Science & Technology in Congress
On April 24, the House of Representatives approved bills authorizing funding for the National Science Foundation (NSF), the National Institute of Standards and Technology (NIST), and the National Aeronautics and Space Administration (NASA). These authorizations are part of a set of bills approved by the House Science Committee on April 16.
In a bipartisan fashion that differs sharply from the battles waged in the 104th Congress, the Science Committee, chaired by Rep. F. James Sensenbrenner, Jr. (R-WI), approved funding for the agencies and programs under its jurisdiction in a surprisingly timely fashion. Despite being the last committee to organize, due to disagreements among congressional leaders over how many seats the committee would have, it was the first to the floor with its authorizations.

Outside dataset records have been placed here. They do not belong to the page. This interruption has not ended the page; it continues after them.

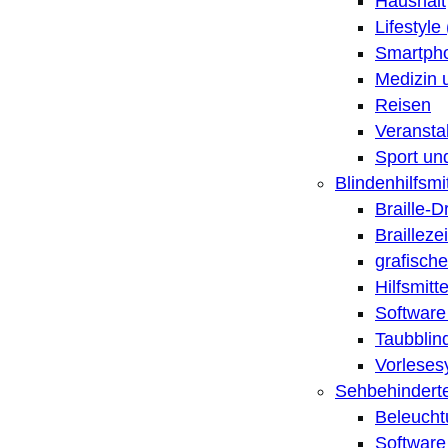
Haushalt
Lifestyle
Smartpho
Medizin 
Reisen
Veransta
Sport un
Blindenhilfsmit
Braille-
Brailleze
grafische
Hilfsmitt
Software 
Taubblin
Vorleses
Sehbehinderte
Beleucht
Software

One of the major issues facing the Science Committee in approving the bills was funding for the Large Hadron Collider (LHC). The LHC is a high-energy physics project based in Switzerland and CERN, a consortium of European nations. It will be built over the next few years at a cost of $6 billion total. The Department of Energy (DOE) has proposed to contribute $450 million over several years to help pay for the project. Rep. Joe Barton (R-TX) introduced an amendment to completely eliminate funding for the LHC, but it was defeated by 12-20. The LHC revisited the debate over the United States based Superconducting Supercollider (SSC) which was killed by Congress in 1993. Supporters of the Barton amendment pointed to the lack of European support for the SSC as a rationale for careful consideration of funding for a European project. They also argued in favor of guarantees that U.S. scientists will have full access to the LHC, and for a formal management role in the project. The committee was also concerned that the U.S. is being asked to contribute at a significant level while at the same time, some European nations are reducing their contributions. In the end, the committee approved language in the DOE and NSF authorizations to prohibit the U.S. from providing funding for the project until Energy Secretary Federico F. Peña provides a report on the impact that the funding will have on U.S. high-energy physics.

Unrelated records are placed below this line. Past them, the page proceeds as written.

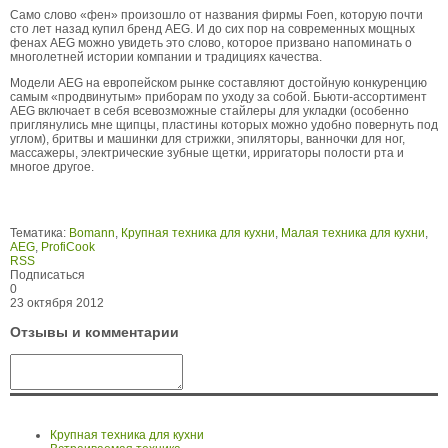
Само слово «фен» произошло от названия фирмы Foen, которую почти
сто лет назад купил бренд АЕG. И до сих пор на современных мощных
фенах АЕG можно увидеть это слово, которое призвано напоминать о
многолетней истории компании и традициях качества.
Модели АЕG на европейском рынке составляют достойную конкуренцию
самым «продвинутым» приборам по уходу за собой. Бьюти-ассортимент
АЕG включает в себя всевозможные стайлеры для укладки (особенно
приглянулись мне щипцы, пластины которых можно удобно повернуть под
углом), бритвы и машинки для стрижки, эпиляторы, ванночки для ног,
массажеры, электрические зубные щетки, ирригаторы полости рта и
многое другое.
Тематика:
Bomann
,
Крупная техника для кухни
,
Малая техника для кухни
,
AEG
,
ProfiCook
RSS
Подписаться
0
23 октября 2012
Отзывы и комментарии
Крупная техника для кухни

The Science Committee also approved language in its authorizations to prohibit spending money on the Next Generation Internet (NGI) initiative until the committee has a chance to study it further. Funding for the NGI is likely to be approved as a separate bill once the committee holds hearings to consider the issues.
Discussion of the NASA authorization bill provided a good opportunity for members of the Science Committee to debate the issues involved in funding the International Space Station. Rep. Tim Roemer (D-IN) was one of the chief opponents of the Space Station. At the hearing on April 16, he introduced amendments to eliminate the Russians from the project, reduce funding for the project by $75 million, and to kill the project entirely. All of these amendments were defeated by the committee. However, an amendment requiring the Administration to formulate guidelines for future dealings with Russia on the project was approved by the committee and incorporated into the passed legislation. The bill authorizes the Administration's request of $1.4 billion for the Mission to Planet Earth program, which uses satellites to probe the Earth's atmosphere and environment. The bill also provides increases to the space science and life sciences accounts, authorizing $2.08 billion and $234 million respectively.
The House approved a 7.2% increase in funding for NSF in FY 1998, and a 3% increase in FY 1999. This is a substantial jump from the Administration's request of 3% for FY 1998. Within the authorized 7.2% increase, funding for the NSF research account would go up by 5.4% in FY 1998, to 2.6 billion. Funding by directorate is fairly consistent with the Administration's request. Funding for Education and Human Resources would remain nearly flat, with only a small increase over FY 1997 levels. As mentioned above, the bill withholds funding for the NGI. The bill authorizes $115 million to improve the facilities of the South Pole facilities, and fully endorses the recommendations of the U.S. Antarctic Program Panel, calling for replacement of the South Pole Station and renovation of two other Antarctic facilities.
Due to Republican pressure to reduce funding for the Advanced Technology Program (ATP), the Science Committee authorized $185 million for the program in FY 1998, $90 million less than the Administration's request. The committee narrowly defeated an amendment offered by Rep. Debbie Stabenow (D-MI) to bring funding back up to the FY 1997 level. ATP has become a target for some members of Congress who are concerned that the program has turned out to be a form of "corporate welfare," because it provides grants to industries in order to develop new technologies.
The following agencies have had their science funding authorizations approved by the Science Committee, but the bills have not been voted on by the House. They are likely to go to the floor in May.
DOE civilian science funding has been authorized at $4.6 billion for FY 1998, a 2.6% increase over FY 1997 levels. One of the most contentious issues in the DOE authorization bill is funding for the LHC, mentioned above. The committee denied DOE's request of $35 million to contribute to the LHC. The bill also calls for the National Academy of Sciences to evaluate future options for three of DOE's programs: High-Energy and Nuclear Physics, Basic Energy Sciences, and the proposed National Spallation Neutron Source.
The Science Committee authorized $1.4 billion for the National Oceanic and Atmospheric Administration (NOAA). The National Weather Service, a NOAA program, would see its funding increase by $26.8 million from FY 1997.